Seguramente sus preocupaciones fueron la de todo padre, que no faltara nada en su casa, que halla siempre un pan en la mesa de su hogar. José fue obrero y carpintero de oficio, seguramente se levantaba muy temprano, pues tenía que trabajar para sacar adelante a los suyos, darle una educación a Jesús, proveer de lo necesario a su joven esposa. Seguramente como hombre sencillo no entendía bien el misterio diario en el que vivía, estar ante la presencia de la elegida por el mismo dios para alumbrar a su primogénito, tal vez soportando y superando con la frente en alto las murmuraciones que el hijo que esperaba María no era de él, escuchando voces que acusaban a su esposa de infidelidad.
Muchos han subestimado su misión. No discutió nunca las órdenes impartidas en el sueño que le urgían huir con su familia, o a través de los mensajeros de Dios, sino que las ejecutó fielmente, aunque estas implicaban abandonar todo lo que había conseguido hasta ese momento para afrontar lo desconocido.
La fe de José era tal que no albergó dudas o incertidumbres, fue a donde Dios lo enviaba, con su carga, con sus tesoros constituidos por una delgada madre y un recién nacido que luego se fue haciendo niño.

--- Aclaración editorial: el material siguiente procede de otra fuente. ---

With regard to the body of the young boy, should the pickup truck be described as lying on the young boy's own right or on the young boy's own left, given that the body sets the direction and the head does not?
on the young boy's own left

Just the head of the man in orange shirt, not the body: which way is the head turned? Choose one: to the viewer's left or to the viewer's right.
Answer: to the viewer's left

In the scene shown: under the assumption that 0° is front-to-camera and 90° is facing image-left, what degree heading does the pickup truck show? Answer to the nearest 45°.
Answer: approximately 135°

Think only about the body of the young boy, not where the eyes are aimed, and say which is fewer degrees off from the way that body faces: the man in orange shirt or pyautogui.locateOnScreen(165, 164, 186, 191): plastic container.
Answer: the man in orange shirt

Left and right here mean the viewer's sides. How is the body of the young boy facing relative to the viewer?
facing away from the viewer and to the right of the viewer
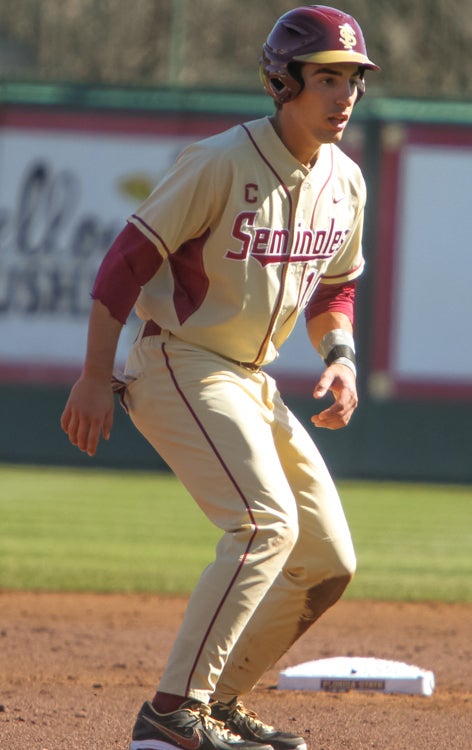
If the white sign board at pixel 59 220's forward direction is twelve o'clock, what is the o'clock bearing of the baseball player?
The baseball player is roughly at 12 o'clock from the white sign board.

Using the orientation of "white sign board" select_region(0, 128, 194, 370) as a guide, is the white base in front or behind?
in front

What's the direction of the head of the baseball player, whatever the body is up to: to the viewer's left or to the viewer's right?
to the viewer's right

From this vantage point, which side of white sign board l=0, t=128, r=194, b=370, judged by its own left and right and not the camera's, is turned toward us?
front

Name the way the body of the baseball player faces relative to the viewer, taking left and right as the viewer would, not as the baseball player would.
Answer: facing the viewer and to the right of the viewer
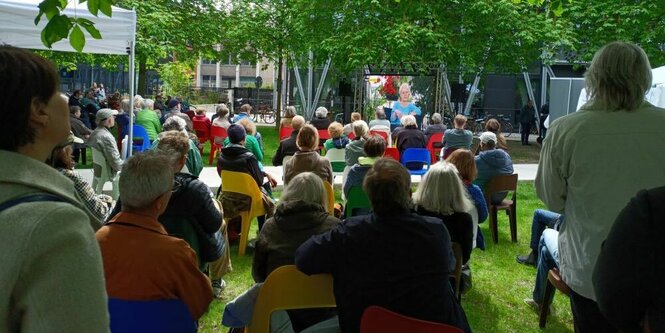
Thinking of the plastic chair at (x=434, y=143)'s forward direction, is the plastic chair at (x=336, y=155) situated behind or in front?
behind

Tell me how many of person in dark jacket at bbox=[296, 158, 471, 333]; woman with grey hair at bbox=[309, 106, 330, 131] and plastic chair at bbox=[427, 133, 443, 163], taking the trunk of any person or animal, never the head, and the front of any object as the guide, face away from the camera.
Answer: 3

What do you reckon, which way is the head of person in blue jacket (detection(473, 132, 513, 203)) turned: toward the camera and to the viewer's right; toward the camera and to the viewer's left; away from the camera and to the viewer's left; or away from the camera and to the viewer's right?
away from the camera and to the viewer's left

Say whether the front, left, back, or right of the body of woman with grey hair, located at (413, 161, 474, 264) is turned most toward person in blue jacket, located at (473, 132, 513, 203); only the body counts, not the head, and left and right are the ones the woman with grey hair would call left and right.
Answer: front

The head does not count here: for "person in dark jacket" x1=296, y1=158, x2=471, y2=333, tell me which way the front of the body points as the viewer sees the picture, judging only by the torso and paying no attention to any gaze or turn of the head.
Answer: away from the camera

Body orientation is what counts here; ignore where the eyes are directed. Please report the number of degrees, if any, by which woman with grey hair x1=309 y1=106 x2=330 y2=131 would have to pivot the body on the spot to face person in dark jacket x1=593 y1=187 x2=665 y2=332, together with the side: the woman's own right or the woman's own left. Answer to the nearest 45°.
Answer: approximately 180°

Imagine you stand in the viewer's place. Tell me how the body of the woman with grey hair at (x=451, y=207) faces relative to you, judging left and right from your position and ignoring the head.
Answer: facing away from the viewer

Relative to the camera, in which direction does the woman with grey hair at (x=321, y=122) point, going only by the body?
away from the camera

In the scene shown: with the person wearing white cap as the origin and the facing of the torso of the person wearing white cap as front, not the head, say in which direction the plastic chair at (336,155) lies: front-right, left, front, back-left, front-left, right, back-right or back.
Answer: front-right

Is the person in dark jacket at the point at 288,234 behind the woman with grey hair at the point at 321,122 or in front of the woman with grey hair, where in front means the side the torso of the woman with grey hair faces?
behind

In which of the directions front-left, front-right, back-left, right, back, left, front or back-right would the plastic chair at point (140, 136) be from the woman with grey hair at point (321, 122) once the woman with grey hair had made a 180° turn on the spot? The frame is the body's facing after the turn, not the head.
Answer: front-right

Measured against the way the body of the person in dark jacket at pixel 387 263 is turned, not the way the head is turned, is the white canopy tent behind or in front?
in front

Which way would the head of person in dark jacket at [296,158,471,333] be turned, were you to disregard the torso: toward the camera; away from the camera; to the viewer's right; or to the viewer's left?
away from the camera

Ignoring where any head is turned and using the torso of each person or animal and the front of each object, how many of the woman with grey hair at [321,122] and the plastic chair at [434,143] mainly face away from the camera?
2

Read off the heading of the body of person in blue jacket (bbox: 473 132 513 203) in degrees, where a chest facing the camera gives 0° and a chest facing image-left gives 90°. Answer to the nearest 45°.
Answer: approximately 135°

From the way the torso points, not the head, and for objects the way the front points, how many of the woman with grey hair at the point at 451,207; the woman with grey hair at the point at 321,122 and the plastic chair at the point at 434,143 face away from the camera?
3

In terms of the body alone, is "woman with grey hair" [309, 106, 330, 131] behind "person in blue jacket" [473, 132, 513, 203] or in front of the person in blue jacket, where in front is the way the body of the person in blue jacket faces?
in front

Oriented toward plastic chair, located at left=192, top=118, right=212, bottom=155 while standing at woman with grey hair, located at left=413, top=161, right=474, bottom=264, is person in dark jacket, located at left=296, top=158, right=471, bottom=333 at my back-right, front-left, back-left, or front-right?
back-left

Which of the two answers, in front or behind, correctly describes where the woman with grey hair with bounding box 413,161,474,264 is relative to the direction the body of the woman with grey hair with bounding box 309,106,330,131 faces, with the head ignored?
behind

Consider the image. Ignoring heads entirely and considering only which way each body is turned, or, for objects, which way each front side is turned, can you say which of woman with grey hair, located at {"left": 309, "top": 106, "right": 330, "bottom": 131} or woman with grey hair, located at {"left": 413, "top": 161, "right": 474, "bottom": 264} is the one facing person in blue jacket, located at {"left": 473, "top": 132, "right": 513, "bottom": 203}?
woman with grey hair, located at {"left": 413, "top": 161, "right": 474, "bottom": 264}
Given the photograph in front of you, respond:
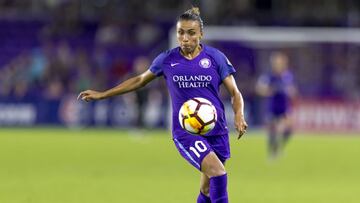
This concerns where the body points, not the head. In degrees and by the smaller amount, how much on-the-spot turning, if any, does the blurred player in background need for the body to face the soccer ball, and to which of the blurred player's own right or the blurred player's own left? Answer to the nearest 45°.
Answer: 0° — they already face it

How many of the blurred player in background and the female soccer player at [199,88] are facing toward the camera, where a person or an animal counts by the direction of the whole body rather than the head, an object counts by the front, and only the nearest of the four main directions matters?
2

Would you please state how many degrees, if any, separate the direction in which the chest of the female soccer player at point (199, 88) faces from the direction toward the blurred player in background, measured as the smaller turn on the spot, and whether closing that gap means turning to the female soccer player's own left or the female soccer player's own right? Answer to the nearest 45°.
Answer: approximately 180°

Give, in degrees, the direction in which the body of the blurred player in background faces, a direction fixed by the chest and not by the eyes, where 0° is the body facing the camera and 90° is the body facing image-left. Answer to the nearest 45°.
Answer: approximately 0°

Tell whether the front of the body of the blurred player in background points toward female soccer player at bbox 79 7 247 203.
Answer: yes
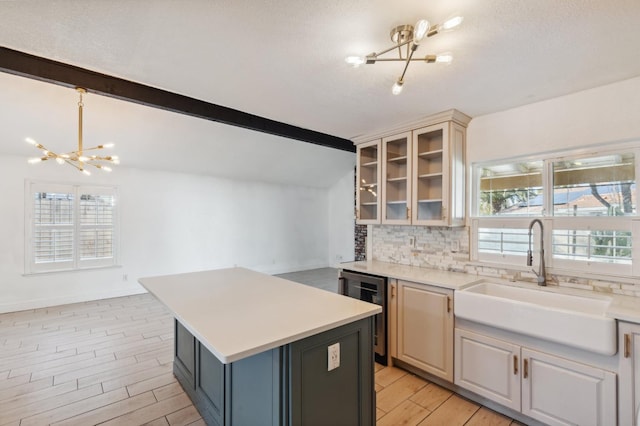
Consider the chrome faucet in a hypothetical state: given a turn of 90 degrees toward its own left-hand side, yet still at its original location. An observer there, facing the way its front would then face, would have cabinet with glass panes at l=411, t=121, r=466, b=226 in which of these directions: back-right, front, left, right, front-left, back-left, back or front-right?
back-right

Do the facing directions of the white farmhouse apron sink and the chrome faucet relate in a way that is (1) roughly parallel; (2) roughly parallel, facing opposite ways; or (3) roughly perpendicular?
roughly parallel

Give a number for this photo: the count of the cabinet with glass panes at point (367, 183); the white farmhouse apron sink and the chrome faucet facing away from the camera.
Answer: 0

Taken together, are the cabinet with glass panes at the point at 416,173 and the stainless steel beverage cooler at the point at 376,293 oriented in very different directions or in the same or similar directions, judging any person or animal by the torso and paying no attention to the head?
same or similar directions

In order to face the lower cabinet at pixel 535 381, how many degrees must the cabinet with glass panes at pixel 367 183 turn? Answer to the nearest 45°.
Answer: approximately 90° to its left

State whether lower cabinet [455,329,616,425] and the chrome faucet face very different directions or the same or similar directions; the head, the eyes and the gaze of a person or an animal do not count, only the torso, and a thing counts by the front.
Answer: same or similar directions

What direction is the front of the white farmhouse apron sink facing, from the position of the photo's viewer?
facing the viewer and to the left of the viewer
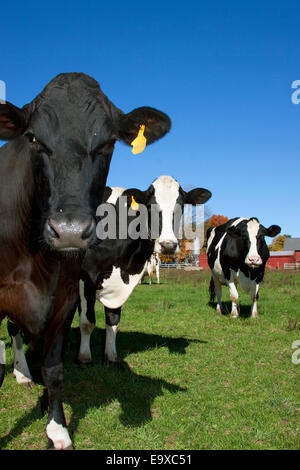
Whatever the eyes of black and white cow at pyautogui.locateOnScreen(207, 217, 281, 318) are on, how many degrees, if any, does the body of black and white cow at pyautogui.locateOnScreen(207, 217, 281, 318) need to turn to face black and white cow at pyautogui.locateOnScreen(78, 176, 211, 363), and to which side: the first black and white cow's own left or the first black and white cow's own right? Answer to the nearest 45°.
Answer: approximately 45° to the first black and white cow's own right

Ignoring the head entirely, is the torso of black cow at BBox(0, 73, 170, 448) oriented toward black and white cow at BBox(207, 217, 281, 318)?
no

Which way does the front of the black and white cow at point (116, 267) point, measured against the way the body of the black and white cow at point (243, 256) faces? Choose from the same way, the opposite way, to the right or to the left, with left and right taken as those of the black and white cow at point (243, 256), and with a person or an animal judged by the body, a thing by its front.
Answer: the same way

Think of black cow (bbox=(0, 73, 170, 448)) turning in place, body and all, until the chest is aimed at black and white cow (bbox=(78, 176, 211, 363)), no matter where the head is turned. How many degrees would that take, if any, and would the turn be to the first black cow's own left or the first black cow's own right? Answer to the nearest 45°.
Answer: approximately 135° to the first black cow's own left

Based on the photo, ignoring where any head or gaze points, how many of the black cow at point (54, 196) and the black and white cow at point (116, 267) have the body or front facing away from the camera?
0

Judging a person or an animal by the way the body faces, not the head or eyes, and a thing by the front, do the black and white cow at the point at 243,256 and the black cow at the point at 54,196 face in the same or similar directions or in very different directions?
same or similar directions

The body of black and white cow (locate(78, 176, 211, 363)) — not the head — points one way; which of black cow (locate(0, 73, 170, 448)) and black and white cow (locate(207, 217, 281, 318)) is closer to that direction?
the black cow

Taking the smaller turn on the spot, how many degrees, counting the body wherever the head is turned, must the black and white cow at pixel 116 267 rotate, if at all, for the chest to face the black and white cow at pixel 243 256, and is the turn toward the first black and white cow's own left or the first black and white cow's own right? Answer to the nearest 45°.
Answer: approximately 90° to the first black and white cow's own left

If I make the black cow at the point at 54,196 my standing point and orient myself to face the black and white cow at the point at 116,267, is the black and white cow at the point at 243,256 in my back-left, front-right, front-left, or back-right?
front-right

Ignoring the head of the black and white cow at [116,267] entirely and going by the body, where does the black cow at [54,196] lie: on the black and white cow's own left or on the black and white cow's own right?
on the black and white cow's own right

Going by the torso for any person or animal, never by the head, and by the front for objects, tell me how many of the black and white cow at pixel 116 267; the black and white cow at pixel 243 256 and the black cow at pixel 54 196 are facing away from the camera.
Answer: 0

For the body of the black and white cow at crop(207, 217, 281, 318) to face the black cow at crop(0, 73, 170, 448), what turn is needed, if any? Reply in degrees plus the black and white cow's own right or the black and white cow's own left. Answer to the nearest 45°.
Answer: approximately 45° to the black and white cow's own right

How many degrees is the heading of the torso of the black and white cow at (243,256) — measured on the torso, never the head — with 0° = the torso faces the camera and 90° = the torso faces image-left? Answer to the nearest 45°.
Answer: approximately 315°

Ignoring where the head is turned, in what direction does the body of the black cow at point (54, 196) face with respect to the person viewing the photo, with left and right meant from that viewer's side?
facing the viewer and to the right of the viewer

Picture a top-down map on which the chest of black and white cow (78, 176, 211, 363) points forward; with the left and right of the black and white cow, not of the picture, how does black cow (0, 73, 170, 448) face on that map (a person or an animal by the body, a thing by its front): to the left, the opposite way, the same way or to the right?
the same way
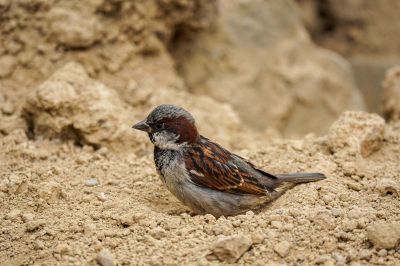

Como padre, no se opuso, sino que, conociendo la Divina Voluntad, cuidó, acompañó y, en su ánimo ardiente, bendijo a su Hijo, a fin de que anunciara la Palabra y se cumplieran en el mundo los designios del Padre
José, aquel del paso breve y silencioso por las escrituras, el sencillo carpintero quien entendió cabalmente el plan de Dios para con los hombres mediante Jesús, el que guió a su familia al destierro en Egipto ante la amenaza sobre su hijo, desapareció silenciosamente de todo registro histórico; finalmente jamás volvieron a referirse a él.